The other kind of realism though is that stuff like that happens pretty rarely. The fact that the game makes it possible, encourages it even, creates a fantasy. Deadly Premonition’s pretty crude; it flat out just doesn’t let things happen in a very obvious and jarring way. This makes the driving very boring, not coincidentally. There’s just not much that can even happen. The drive to your destination will never be thrilling, though it will be scenic. It will even be actively boring, which is why there is also conversation, either with whoever is currently driving or with Zach, the possibly imaginary, possibly the player, and at least invisible person that York is constantly talking to.
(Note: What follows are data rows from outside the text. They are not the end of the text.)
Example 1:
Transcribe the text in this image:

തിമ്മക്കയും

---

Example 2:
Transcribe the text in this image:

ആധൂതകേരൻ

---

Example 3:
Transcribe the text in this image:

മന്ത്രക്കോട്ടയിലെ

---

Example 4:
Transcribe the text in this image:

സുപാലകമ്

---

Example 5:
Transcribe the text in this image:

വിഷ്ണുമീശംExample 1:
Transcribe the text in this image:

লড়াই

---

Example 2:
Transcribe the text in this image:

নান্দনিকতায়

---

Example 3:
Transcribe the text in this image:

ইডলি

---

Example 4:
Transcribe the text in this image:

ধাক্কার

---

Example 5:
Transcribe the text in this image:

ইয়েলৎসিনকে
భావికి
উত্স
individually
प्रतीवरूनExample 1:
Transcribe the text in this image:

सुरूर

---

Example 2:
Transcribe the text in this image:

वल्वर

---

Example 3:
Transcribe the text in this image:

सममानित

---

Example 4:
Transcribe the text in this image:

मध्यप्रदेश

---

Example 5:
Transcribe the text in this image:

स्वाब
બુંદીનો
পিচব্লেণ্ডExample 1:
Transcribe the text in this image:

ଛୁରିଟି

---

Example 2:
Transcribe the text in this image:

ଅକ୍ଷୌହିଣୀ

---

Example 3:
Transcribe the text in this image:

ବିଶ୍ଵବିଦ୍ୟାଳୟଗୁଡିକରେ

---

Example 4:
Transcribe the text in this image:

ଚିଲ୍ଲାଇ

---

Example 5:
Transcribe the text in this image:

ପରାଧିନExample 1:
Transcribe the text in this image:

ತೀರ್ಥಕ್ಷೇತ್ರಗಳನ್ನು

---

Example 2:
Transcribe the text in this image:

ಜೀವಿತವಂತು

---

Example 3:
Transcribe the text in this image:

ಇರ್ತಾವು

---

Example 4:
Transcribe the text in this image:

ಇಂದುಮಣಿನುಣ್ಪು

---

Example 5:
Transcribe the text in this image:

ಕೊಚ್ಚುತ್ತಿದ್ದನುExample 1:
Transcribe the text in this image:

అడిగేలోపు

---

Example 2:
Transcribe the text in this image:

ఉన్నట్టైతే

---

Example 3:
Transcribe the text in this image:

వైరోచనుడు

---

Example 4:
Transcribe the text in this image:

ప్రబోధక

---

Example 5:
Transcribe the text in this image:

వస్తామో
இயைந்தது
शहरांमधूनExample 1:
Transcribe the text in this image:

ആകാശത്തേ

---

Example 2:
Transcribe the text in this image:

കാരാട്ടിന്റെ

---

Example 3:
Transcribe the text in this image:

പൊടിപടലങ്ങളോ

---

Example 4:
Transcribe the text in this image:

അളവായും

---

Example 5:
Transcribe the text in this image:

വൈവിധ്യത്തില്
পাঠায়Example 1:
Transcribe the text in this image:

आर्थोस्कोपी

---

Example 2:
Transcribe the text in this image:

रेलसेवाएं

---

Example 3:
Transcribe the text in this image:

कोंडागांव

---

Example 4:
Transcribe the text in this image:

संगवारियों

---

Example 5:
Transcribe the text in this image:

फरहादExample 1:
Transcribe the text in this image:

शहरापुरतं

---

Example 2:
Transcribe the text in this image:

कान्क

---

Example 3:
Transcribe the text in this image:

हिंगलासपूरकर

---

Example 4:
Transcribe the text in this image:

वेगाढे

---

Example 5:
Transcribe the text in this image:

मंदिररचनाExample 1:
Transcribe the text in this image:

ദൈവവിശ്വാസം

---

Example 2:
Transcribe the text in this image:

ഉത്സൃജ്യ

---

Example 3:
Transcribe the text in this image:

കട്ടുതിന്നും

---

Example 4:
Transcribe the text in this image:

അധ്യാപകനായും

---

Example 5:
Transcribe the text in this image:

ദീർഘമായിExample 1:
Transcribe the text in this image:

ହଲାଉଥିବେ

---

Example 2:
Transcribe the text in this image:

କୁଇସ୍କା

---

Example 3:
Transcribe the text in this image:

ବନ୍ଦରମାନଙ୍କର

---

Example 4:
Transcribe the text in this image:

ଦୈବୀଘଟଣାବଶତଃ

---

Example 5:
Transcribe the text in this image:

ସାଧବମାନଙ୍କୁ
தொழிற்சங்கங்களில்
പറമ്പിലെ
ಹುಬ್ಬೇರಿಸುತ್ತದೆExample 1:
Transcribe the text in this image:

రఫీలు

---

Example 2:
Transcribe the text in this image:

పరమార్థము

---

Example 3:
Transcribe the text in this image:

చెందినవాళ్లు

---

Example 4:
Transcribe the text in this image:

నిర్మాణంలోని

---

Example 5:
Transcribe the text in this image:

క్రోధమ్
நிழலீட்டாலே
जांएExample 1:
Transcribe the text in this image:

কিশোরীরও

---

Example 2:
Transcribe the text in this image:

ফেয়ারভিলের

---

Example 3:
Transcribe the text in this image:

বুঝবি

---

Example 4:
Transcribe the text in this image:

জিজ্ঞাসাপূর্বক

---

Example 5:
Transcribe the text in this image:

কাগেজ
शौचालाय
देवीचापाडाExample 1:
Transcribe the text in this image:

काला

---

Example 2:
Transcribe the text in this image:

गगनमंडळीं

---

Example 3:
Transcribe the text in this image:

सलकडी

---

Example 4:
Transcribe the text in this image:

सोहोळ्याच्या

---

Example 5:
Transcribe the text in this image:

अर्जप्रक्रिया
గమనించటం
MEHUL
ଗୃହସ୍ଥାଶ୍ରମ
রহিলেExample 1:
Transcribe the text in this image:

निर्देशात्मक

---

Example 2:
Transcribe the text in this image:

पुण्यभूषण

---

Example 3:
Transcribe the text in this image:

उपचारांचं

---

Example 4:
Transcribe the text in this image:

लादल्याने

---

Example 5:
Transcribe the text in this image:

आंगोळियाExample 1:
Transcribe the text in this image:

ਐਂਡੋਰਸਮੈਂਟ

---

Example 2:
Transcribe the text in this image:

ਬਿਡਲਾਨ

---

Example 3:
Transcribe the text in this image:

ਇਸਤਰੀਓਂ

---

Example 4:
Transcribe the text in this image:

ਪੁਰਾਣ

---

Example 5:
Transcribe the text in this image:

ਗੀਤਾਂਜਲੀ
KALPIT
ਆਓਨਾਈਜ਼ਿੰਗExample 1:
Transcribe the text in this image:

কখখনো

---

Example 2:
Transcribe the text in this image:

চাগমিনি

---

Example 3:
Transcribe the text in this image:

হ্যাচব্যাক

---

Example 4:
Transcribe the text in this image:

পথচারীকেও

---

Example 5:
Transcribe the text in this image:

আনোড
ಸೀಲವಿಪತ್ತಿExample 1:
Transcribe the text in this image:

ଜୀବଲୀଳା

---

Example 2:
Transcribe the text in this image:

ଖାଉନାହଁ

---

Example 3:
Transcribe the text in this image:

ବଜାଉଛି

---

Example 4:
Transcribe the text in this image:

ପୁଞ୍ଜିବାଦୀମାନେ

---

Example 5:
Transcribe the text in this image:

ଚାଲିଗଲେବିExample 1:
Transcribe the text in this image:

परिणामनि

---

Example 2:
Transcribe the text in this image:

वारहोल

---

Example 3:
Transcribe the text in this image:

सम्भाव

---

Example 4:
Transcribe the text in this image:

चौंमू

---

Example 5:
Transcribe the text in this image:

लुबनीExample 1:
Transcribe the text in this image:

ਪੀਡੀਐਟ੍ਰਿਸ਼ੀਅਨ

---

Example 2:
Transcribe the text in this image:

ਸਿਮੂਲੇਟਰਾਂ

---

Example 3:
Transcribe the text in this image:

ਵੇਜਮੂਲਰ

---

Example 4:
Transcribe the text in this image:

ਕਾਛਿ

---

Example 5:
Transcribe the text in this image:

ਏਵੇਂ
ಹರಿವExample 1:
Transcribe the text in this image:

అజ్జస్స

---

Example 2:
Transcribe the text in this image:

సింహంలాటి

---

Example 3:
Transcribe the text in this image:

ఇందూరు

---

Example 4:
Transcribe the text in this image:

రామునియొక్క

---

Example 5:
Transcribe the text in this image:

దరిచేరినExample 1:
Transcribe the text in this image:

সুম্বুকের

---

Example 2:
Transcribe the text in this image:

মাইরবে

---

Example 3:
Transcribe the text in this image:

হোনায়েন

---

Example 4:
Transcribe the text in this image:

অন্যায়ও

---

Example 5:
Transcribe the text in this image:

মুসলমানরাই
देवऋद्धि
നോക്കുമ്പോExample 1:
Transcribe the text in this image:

York talks to himself about his favorite movies, b-movies, pop movies, and he always remembers the director and the year. He is the sort of person who pays attention to detail, especially details that are a little strange and don’t seem to matter. A car is a good place to be hearing these sorts of things and there is just enough attention demanded from the player to make the experience like listening to someone on the radio. Here’s how York reacts to everyday things, not just murders and monsters. Every sensation, from driving to destination and conversation is mundane, and that is how you get to see York acting like a person, not a cipher that exists only to solve cases and shoot things. I just like that someone found a way to make the “part of the Murakami novel when the character is thinking to himself while running a mundane errand” of video games. Things can be wonderful on the lower end of the stimulation spectrum.